Konzeption, Umsetzung und Präsentation computerunterstützter Wissensvermittlung

5.1 Forschungsmethode

Da es um die Erhebung subjektiver Erfahrung ging, wurde Mayring (2002) folgend eine offene, halbstrukturierte Befragungsmethode, das problemzentrierte Interview, gewählt. Um die wichtigsten Interviewthemen zu erarbeiten, wurden drei populäre Ratgeber gelesen und verglichen. Diese bildeten das Ausgangsmaterial für die Erstellung eines Interviewleitfadens. Der Leitfaden wurde in zwei Probeinterviews getestet, ergänzt und teilweise neu formuliert (Mayring 2002, S. 69). Die Interviews wurden so geführt, dass die Befragten möglichst frei zu Wort kommen konnten und ein offenes Gesprächsklima herrschte (Mayring 2002, S. 67).

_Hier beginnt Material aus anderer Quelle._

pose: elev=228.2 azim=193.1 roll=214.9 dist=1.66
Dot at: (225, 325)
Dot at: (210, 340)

Die Gespräche zielten einerseits auf die Erhebung der persönlichen Präsentationspraxis ab, andererseits wurden die InterviewpartnerInnen im Gesprächsverlauf auf konkrete Themen aus der Ratgeberliteratur hingeführt. Die teilweise Standardisierung der Interviews sollte deren Vergleichbarkeit bei der Auswertung der Ergebnisse erleichtern (Bortz, Döring 1995, S. 289). Der Gesprächsverlauf hatte drei Phasen. In der Einstiegsphase wurde die befragte Person auf das Gesprächsthema eingestimmt und anschließend wurden die Themen des Leitfadens besprochen, darüber hinaus wurden auch immer wieder Aspekte aufgegriffen, die von der befragten Person eingebracht wurden, wenn sie für die Themenstellung interessant waren (Mayring 2002, S. 70). Alle Interviews wurden mit einem Aufnahmegerät aufgezeichnet und wörtlich transkribiert (Mayring 2002, S. 89).